Last month, I marched in the annual NYC Heritage Of Pride March, the largest Gay Pride Parade in the world. I was joined by Xem Van Adams, a young actor, writer, and filmmaker. After the March, we returned to our daily lives, with thoughts of our day of pride still fresh in our heads. Yesterday, Mr. Adams released his four-part documentary, Gay In America: Color Lines Across Rainbow Skies.
In this insightful film, Adams tackles a prickly subject: Even though the flag of the LGBT Pride movement is a rainbow, meant to highlight our unity and the idea that we are all together in harmony, gays and lesbians in America still segregate themselves along racial and ethnic boundaries.
Even as we celebrated our wonderful, multi-hued diversity along Fifth Avenue, the floats, bands, and even the political statements we made, as Xem's interviewees point out, mask a sadder, darker truth.
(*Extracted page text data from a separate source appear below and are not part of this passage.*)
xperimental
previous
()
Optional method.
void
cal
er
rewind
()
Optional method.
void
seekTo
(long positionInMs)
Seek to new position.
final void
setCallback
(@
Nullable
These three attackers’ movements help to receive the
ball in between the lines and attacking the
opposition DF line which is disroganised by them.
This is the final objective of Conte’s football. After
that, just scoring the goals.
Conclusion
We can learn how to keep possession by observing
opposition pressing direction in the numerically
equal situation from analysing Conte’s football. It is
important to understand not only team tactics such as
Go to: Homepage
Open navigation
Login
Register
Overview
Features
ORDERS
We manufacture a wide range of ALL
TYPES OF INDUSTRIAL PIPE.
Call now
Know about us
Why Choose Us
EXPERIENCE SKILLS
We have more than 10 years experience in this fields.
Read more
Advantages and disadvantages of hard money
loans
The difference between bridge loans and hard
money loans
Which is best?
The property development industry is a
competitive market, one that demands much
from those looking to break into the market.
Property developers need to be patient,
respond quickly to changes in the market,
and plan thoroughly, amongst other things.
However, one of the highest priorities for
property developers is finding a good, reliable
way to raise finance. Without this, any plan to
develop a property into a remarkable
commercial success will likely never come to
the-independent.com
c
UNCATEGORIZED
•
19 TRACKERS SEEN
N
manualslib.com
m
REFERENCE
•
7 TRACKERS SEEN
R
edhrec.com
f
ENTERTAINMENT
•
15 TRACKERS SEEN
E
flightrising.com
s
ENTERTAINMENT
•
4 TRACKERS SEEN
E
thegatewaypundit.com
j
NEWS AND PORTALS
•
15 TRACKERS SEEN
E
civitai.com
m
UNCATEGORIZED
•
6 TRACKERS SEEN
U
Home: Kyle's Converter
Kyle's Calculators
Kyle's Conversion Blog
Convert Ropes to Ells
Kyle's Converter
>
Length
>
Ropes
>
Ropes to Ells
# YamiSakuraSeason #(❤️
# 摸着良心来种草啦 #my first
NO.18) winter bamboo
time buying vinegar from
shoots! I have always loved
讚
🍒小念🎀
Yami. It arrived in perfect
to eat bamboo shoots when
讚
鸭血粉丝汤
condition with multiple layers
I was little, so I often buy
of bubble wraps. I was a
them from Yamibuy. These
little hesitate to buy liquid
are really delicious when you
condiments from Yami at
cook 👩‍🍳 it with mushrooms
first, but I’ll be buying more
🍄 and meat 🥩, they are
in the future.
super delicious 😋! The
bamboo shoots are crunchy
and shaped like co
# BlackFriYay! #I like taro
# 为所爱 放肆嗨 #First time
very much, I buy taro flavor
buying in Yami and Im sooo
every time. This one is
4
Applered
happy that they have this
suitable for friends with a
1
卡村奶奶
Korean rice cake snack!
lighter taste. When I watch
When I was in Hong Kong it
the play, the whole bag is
As a community, we as gays and lesbians still remain deeply divided in our associations, partner choices, attitudes toward other gays and lesbians of different ethnicities, and in our responses to homophobia in the society we all live in.
Xem makes the telling observation that before we as LGBTs can overcome the persecution we face in larger society, we must first overcome our own issues of tolerance and understanding. We are still "divided under the rainbow".
In this groundbreaking documentary series, Xem Van Adams and the people who share their stories and thoughts raise new imperatives and provocative issues for the LGBT community to address. Forty years after the Stonewall Rebellion, this film teaches us we've still got a ways to go. Full equality for our LGBT community won't happen until we overcome the inequalities within ourselves. Hats off to Xem Van Adams and company for bringing us a much-needed wake-up call!